3. Bob Sykes Barbeque. Bessemer, AL. It was an accident. Driving out of Birmingham, we took the last exit with any sign of civilization, looking for a billboard-promised KFC. But then this inviting 50’s-era BBQ hut with a giant pig on top popped up. Turns out this is one of those places that always gets written up in all those books on roadside diners. Pulled pork sandwich with cole slaw on it, fried okra, collard greens, lemon meringue pie, sweet tea, etc.

Bob Sykes
4. Irma's Mexican Restaurant. Deming, NM. I think we went into all this under the impression that the notion that Mexican food is better the closer you are to the border is a myth. Well, turns out, it is better down there. This place and Letty’s (see previous post) prove that. Nothing really noteworthy here; this place was just good, straight up. It’s also across the street from another restaurant called Si Senor - that is, Yes Sir. So good that Jared went back for breakfast 6 months later.

Breakfast King
5. Breakfast King. Denver. We go out of our way to eat breakfast here every time we’re in Denver. It was providence that led us here the first time, after getting lost in a byzantine offramp maze trying to get to a freeway-side Denny’s and suddenly finding ourselves in the Breakfast King parking lot instead. They also have one of those 70-year-old celebrity waitresses that can carry like 18,000 plates at once, whose likeness adorns the restaurant in the form of reverential framed-and-mounted Rocky Mountain News articles.

* * * * * * * * * *

Best Taco Bell: Ontario, OR, at Highway 30 and Interstate 84. Even though it was 5 minutes before closing, everything we ordered was exactly as pictured on the menu. Flawless.
Best CFS: Breakfast King, Denver (see above). Although Cracker Barrel does have a good'n too.
Best shrimp 'n' grits: the high-end G. Michael's, Columbus, Ohio, just edging out Atlanta's Flying Biscuit (aka the Flying Beaver, as it's owned by one of the Indigo Girls or something like that)

Honorable Mention:
Fife Restaurant
Welcome Diner
Sollys Hot Tamales
At Random, Milwaukee. Ice cream cocktails in a time warp, ca. 1966.

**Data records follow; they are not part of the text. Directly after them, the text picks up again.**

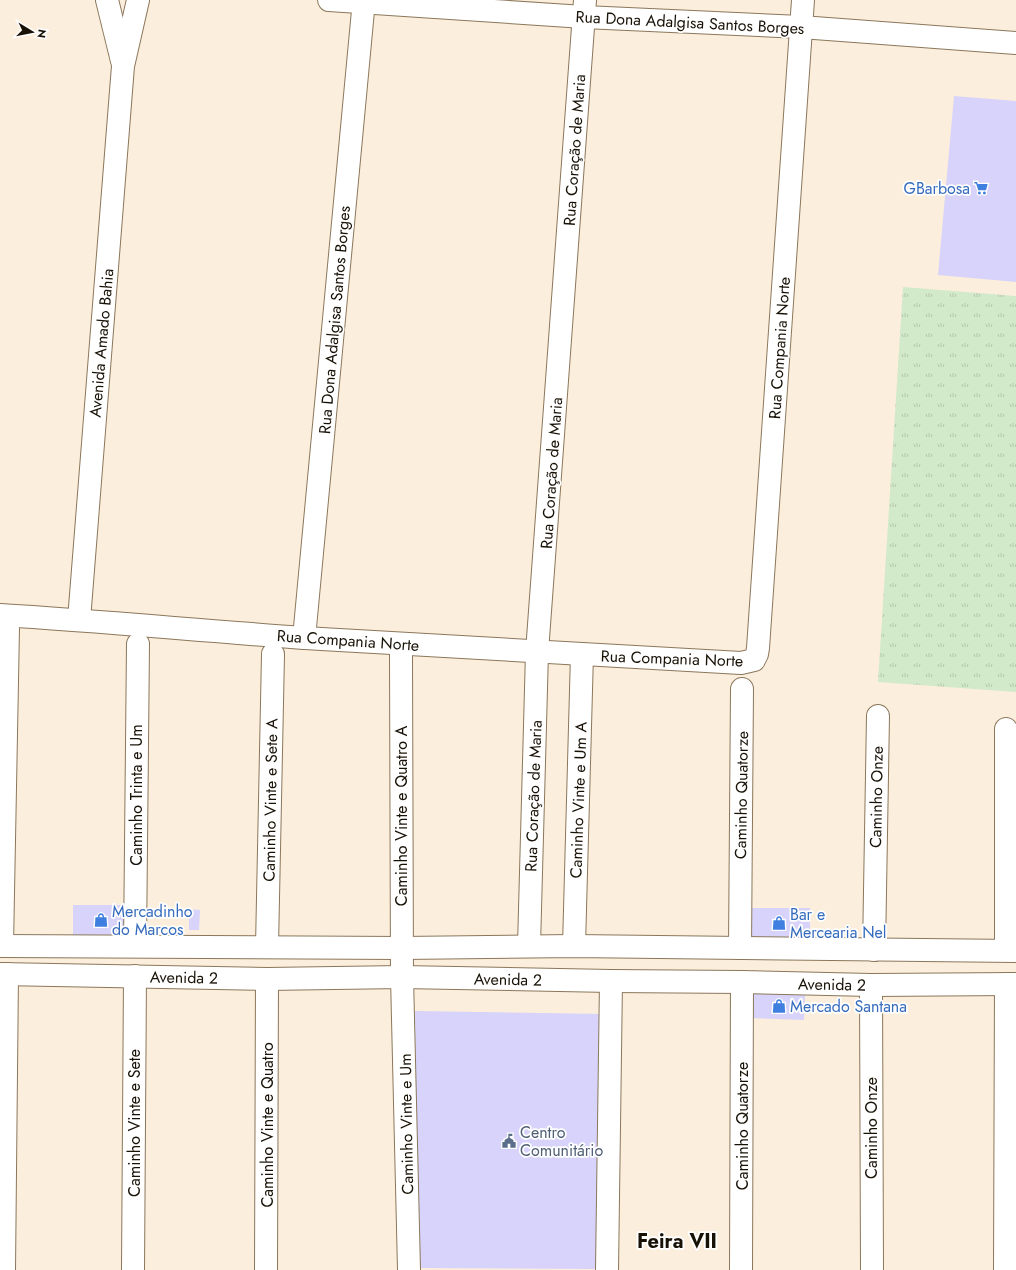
<svg xmlns="http://www.w3.org/2000/svg" width="1016" height="1270" font-family="Jost,sans-serif">
<style>
.grass{fill:url(#grass-tufts)}
.building{fill:#d7d3fa}
.lines{fill:none;stroke-linecap:round;stroke-linejoin:round}
.minor-casing{stroke:#8b775b;stroke-width:24}
.minor{stroke:#fff;stroke-width:22}
.labels{text-anchor:middle;stroke-width:3.5;stroke-linejoin:round;paint-order:stroke}
.street-label{font-size:16px;fill:#181106;stroke:#fff}
.shop-label{font-size:16px;fill:#366cbe;stroke:#fff;text-anchor:start}
.service-label{font-size:16px;fill:#4e5e75;stroke:#fff;text-anchor:start}
.district-label{font-size:20px;font-weight:bold;fill:#181106;stroke:#fff}
</style>
<defs>
<pattern id="grass-tufts" width="24" height="20" patternUnits="userSpaceOnUse"><rect width="24" height="20" fill="#d2eac9"/><path d="M3 7l-1-3M5 7V3M7 7l1-3M15 17l-1-3M17 17v-4M19 17l1-3" fill="none" stroke="#b4c8ab"/></pattern>
</defs>
<rect width="100%" height="100%" fill="#fceedc"/>
<!-- grass -->
<path class="grass" d="M903 287 1016 296V692L878 682Z"/>
<!-- building -->
<g class="building">
<path d="M954 96 1016 101V282L938 275Z"/>
<path d="M73 905H129L130 935 73 936Z"/>
<path d="M748 908H810V938L748 937Z"/>
<path d="M189 909 200 910 199 930H189Z"/>
<path d="M753 992 805 995 804 1020 752 1018Z"/>
<path d="M415 1011 606 1014 598 1269 418 1268Z"/>
</g>
<g class="lines">
<defs>
<g id="minor">
<path d="M107 0 122 61"/>
<path d="M329 0 584 17 801 27 1016 43"/>
<path d="M0 615C102 621 203 631 305 638 450 647 595 655 741 663L754 660 757 654 758 648 803 0"/>
<path d="M79 620 123 66 138 0"/>
<path d="M304 638 364 0"/>
<path d="M401 655 402 977 409 1270"/>
<path d="M0 946 402 948 574 946 1016 951"/>
<path d="M2 946 8 628"/>
<path d="M135 946 138 644"/>
<path d="M529 946 537 652 585 0"/>
<path d="M574 946 582 654"/>
<path d="M267 947 273 654"/>
<path d="M740 948 742 689"/>
<path d="M874 950 878 716"/>
<path d="M1006 950V729"/>
<path d="M0 974 267 979 402 977 611 981 742 982 871 985 1016 984"/>
<path d="M871 985 872 1270"/>
<path d="M4 1270 7 974"/>
<path d="M133 1270 135 976"/>
<path d="M266 1270 267 979"/>
<path d="M607 1270 611 981"/>
<path d="M741 1270 742 982"/>
<path d="M1005 1270 1006 984"/>
</g>
</defs>
<!-- minor casing -->
<use href="#minor" class="minor-casing"/>
<!-- minor -->
<use href="#minor" class="minor"/>
</g>
<!-- icons -->
<defs>
<symbol id="supermarket-bare" viewBox="-9 -9 18 18"><path d="M-6-5.5h2.5l.6 2H6L4.5 2H-2.5L-4.4-4H-6ZM-1.5 3.2a1.3 1.3 0 1 0 .1 0ZM3 3.2a1.3 1.3 0 1 0 .1 0Z" fill="#3f7fe0" stroke="#fff" stroke-width="2.5" paint-order="stroke"/></symbol>
<symbol id="shop-bare" viewBox="-9 -9 18 18"><path d="M-5-2.5h2.3a2.7 3.5 0 0 1 5.4 0H5L5.5 6h-11ZM-1.5-2.5h3a1.5 2.3 0 0 0-3 0Z" fill="#3f7fe0" stroke="#fff" stroke-width="2.5" paint-order="stroke"/></symbol>
<symbol id="civic-bare" viewBox="-9 -9 18 18"><path d="M-.6-6.5H3V-4.5H.6V-3L4-1V1h2V6H-6V1h2V-1L-.6-3ZM-1.2 2.5V6h2.4V2.5Z" fill="#5c6f8a" stroke="#fff" stroke-width="2.5" paint-order="stroke"/></symbol>
</defs>
<g fill-rule="evenodd">
<use href="#supermarket-bare" x="971" y="178" width="20" height="20"/>
<use href="#shop-bare" x="91" y="910" width="20" height="20"/>
<use href="#shop-bare" x="769" y="913" width="20" height="20"/>
<use href="#shop-bare" x="769" y="996" width="20" height="20"/>
<use href="#civic-bare" x="499" y="1131" width="20" height="20"/>
</g>
<g class="labels">
<!-- street labels -->
<g class="street-label">
<text transform="translate(690 22) rotate(3)" y="6">Rua Dona Adalgisa Santos Borges</text>
<text transform="translate(574 150) rotate(-86)" y="6">Rua Coração de Maria</text>
<text transform="translate(334 320) rotate(-85)" y="6">Rua Dona Adalgisa Santos Borges</text>
<text transform="translate(101 343) rotate(-85)" y="6">Avenida Amado Bahia</text>
<text transform="translate(779 348) rotate(-86)" y="6">Rua Compania Norte</text>
<text transform="translate(551 473) rotate(-86)" y="6">Rua Coração de Maria</text>
<text transform="translate(348 640) rotate(4)" y="6">Rua Compania Norte</text>
<text transform="translate(672 658) rotate(2)" y="6">Rua Compania Norte</text>
<text transform="translate(136 795) rotate(-90)" y="6">Caminho Trinta e Um</text>
<text transform="translate(741 795) rotate(-89)" y="6">Caminho Quatorze</text>
<text transform="translate(533 796) rotate(-88)" y="6">Rua Coração de Maria</text>
<text transform="translate(876 797) rotate(-89)" y="6">Caminho Onze</text>
<text transform="translate(270 800) rotate(-89)" y="6">Caminho Vinte e Sete A</text>
<text transform="translate(578 800) rotate(-88)" y="6">Caminho Vinte e Um A</text>
<text transform="translate(401 816) rotate(-90)" y="6">Caminho Vinte e Quatro A</text>
<text transform="translate(184 977) rotate(1)" y="6">Avenida 2</text>
<text transform="translate(508 979) rotate(1)" y="6">Avenida 2</text>
<text transform="translate(832 984) rotate(1)" y="6">Avenida 2</text>
<text transform="translate(134 1123) rotate(-90)" y="6">Caminho Vinte e Sete</text>
<text transform="translate(406 1124) rotate(-91)" y="6">Caminho Vinte e Um</text>
<text transform="translate(267 1125) rotate(-90)" y="6">Caminho Vinte e Quatro</text>
<text transform="translate(742 1126) rotate(-90)" y="6">Caminho Quatorze</text>
<text transform="translate(871 1128) rotate(-90)" y="6">Caminho Onze</text>
</g>
<!-- shop labels -->
<g class="shop-label">
<text x="970" y="194" text-anchor="end">GBarbosa</text>
<text x="112" y="917">Mercadinho<tspan x="112" dy="18">do Marcos</tspan></text>
<text x="790" y="920">Bar e<tspan x="790" dy="18">Mercearia Nel</tspan></text>
<text x="790" y="1012">Mercado Santana</text>
</g>
<!-- service labels -->
<g class="service-label">
<text x="520" y="1138">Centro<tspan x="520" dy="18">Comunitário</tspan></text>
</g>
<!-- district labels -->
<g class="district-label">
<text x="677" y="1248">Feira VII</text>
</g>
</g>
<!-- north arrow -->
<g transform="translate(32 32) rotate(100)" stroke="#ffffff" stroke-width="3" paint-order="stroke">
<path d="M0-3L7 15L0 10L-7 15Z" fill="#181106"/>
<text y="-6" font-size="11" font-weight="bold" text-anchor="middle" fill="#181106">N</text>
</g>
</svg>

Tria, Philadelphia. Fancy shit, like wines and what-not.

Fife Restaurant, Birmingham. Die of breakfast.

Bison Witches, Tucson. Say it fast 5 times. Buy sandwiches.

Welcome Diner. Phoenix, AZ. Painfully adorable.

Sollys Hot Tamales. Vicksburg, MS. You can get tamales in the southwest, or you can get a different brand in the Delta - cigar-thin, wax paper-wrapped sodium bombs. Started by a hobo in 1939.


wynnde said...

When you guys come to St. Louis in October, don't miss La Vallesana. Any place on Cherokee is okay, but they've got the best cheap mexican food in St. Louis. http://www.riverfronttimes.com/locations/la-vallesana-329494/

Anonymous said...

It makes me sick to my stomach to see that you went to Austin and ate at a chain restaurant.

Darker My Dudes said...

a) it's only a chain in Texas!
b) it was next to the hotel.

erin4mb said...

Hey! That hobo at Sollys' tamales was my great grandfather...His story is a great one...You should stop by The Tamale Place on the frontage road in Vicksburg and get some real hot tamales. Sollys' Real Original recipe is actually on the Frontage Rd. You're missin' out dude.

Darker My Dudes said...

Whoa. It's called The Tamale Place? And what, they stole the recipe? I just hope they're as salty as Sollys.

Anonymous said...

Yeah, it's called The Tamale Place. Owned and operated by Henry Sollys' daughter. When my great-grandfather died, these other people fabricated some crazy story that Henry Sollys didn't get along with his family. The judge that was in control of his Will didn't even have the courtesy to wait till the funeral was over to deliver it to my grandmother. We were walking into the sanctuary for his service and the judge (A "Close friend" of Dean McCain) walked up to my grandmother, handed her the Will and said, "Everything was left to Maybelle Hampton and Dean McCain, I made sure of it." This "Will" even gave her the rights to his ashes...She threw his ashes off the Mississippi River Bridge. One thing he never learned to do was swim. He hated the water. When Dean's mother died a few years later, her and her siblings got into a knock-down drag out fight over the rights to Sollys'. I'm glad I'm not related to them.